The strike severed ferry service between Larkspur, Sausalito and San Francisco. The strike did not affect ferries operated by either the Blue & Gold or Red and White Fleet. Governor Jerry Brown responded by appointing a three-person panel to review the contract dispute charging it was a disruption to public service. The Inland Boatmen’s Union is a division of the International Longshore and Warehouse Union.


Ohio gas refinery workers strike


Workers at Husky Energy’s Lima, Ohio gasoline refinery went on strike May 25 after management and the United Steelworkers (USW) Local 624 failed to reach an agreement on a new three-year contract. Neither side has revealed the core issues of the dispute. The strike involves 235 workers at the facility, which normally refines 150,000 barrels a day.

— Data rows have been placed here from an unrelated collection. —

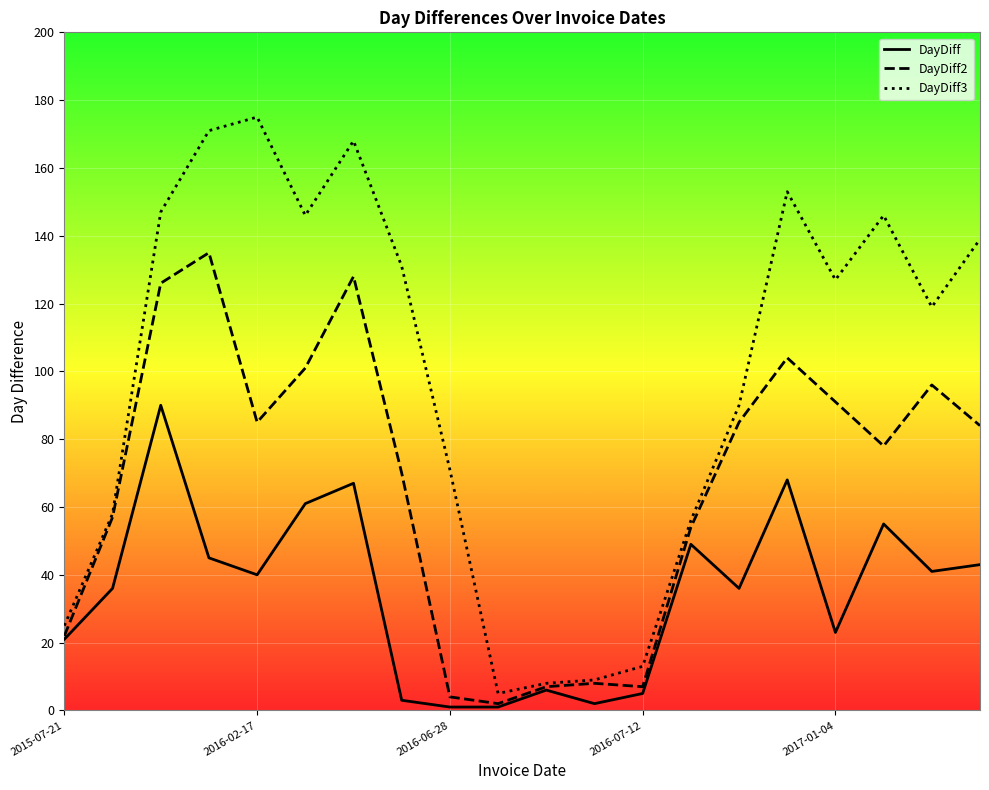

List the series in order of their peak value, lowest first.

DayDiff, DayDiff2, DayDiff3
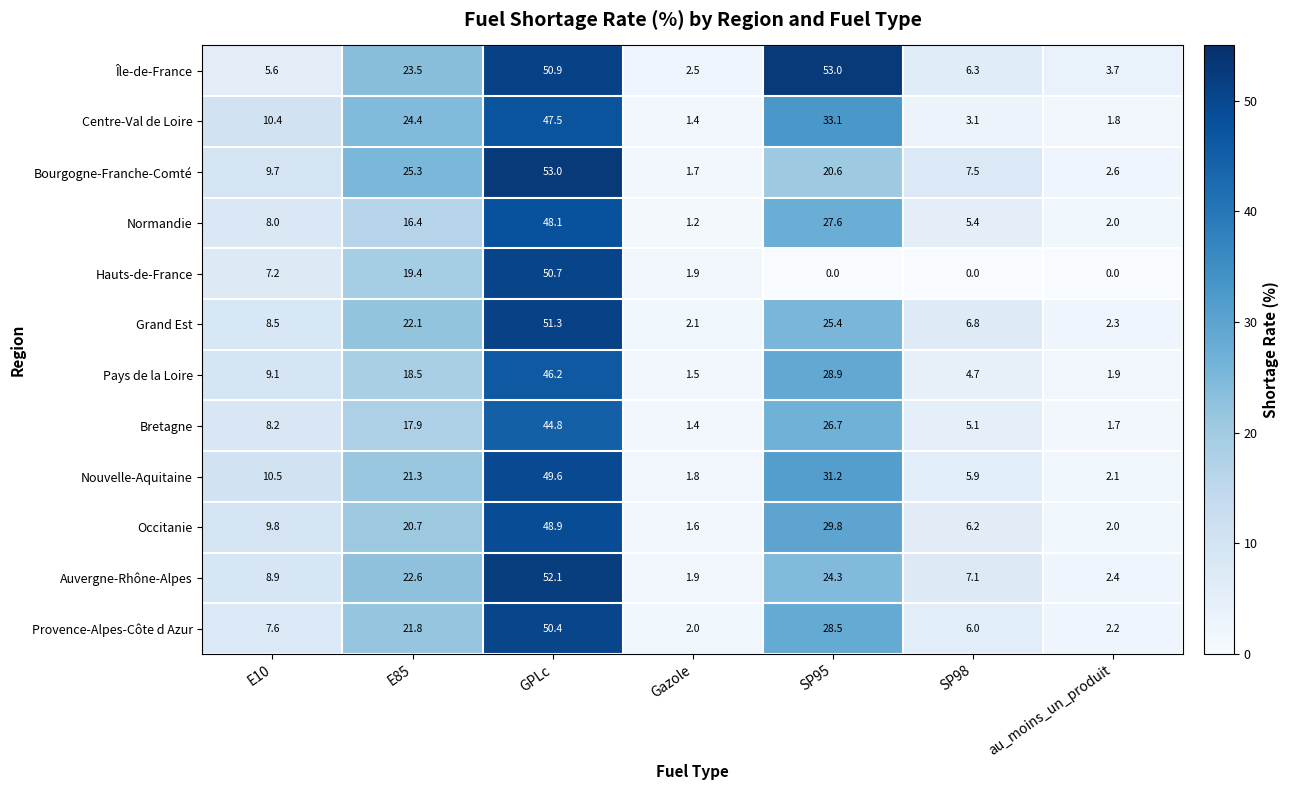

What is the sum of all Centre-Val de Loire values?

121.7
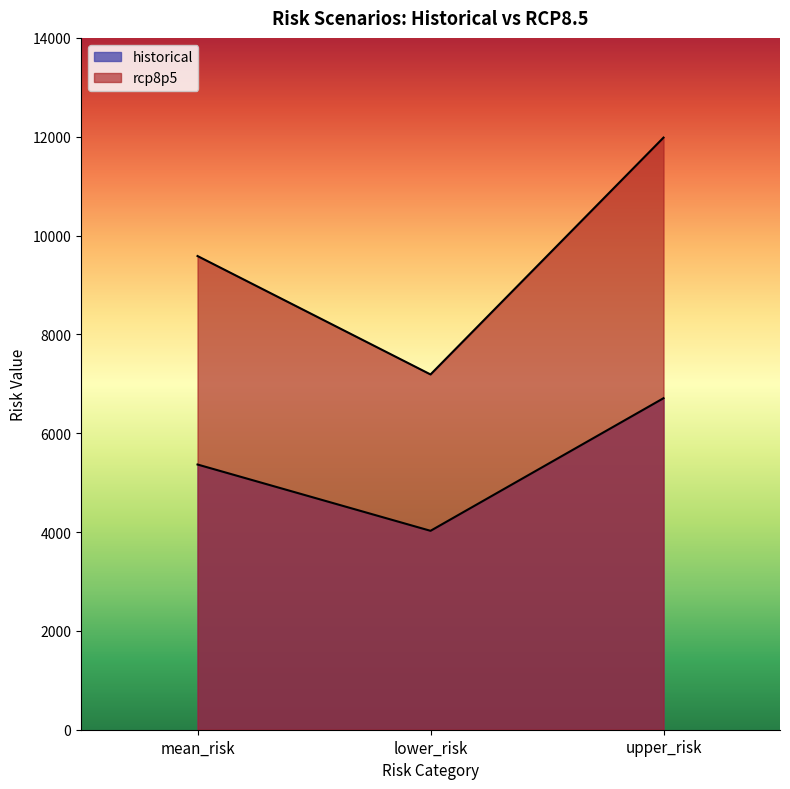

Which series changed the most between mean_risk and lower_risk?

rcp8p5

The USW is categorizing the strike as an unfair labor practices strike after filing 23 charges with the National Labor Relations Board. USW spokesperson Lynne Hancock declared, “The strike is over local issues. It’s definitely not about wages.”


At the end of January the USW reached agreement on a pattern agreement with a group of individual refineries. It is rumored that the union has been pressured to push for stronger safety measures in the industry based on a total of 18 reported deaths since 2009.




Windsor construction sites idled by strike


Heavy equipment and crane operators in the Windsor area of southern Ontario went on strike Saturday after talks broke down last Thursday, bringing most area road construction to a halt.

The strikers are members of the International Union of Operating Engineers working for different employers who are organized in their own association. The strike will affect a number of municipal road and sewer projects as well as smaller job sites across the city.

According to the union, the one outstanding issue is the employers’ demand to increase the workweek from 50 to 55 hours before paying overtime, well beyond what is required by law.

Strike looms at Stratford Festival

Fifty-three call centre ticket sellers with the Stratford Shakespeare Festival, west of Toronto, are in a legal strike position and could be off the job this week if ongoing talks don’t produce a new deal.

The workers are member of the International Alliance of Theatrical Stage Employees (IATSE), who are fighting against the contracting out of their jobs. The two sides are far apart on wage issues as well with the union demanding 12 percent in a new two-year deal, and the Festival offering only 5 percent.

Festival management is preparing for strike action, asking patrons to buy their tickets on-line. If the strike goes ahead, it will be the first in the Festival’s 59 years of operation.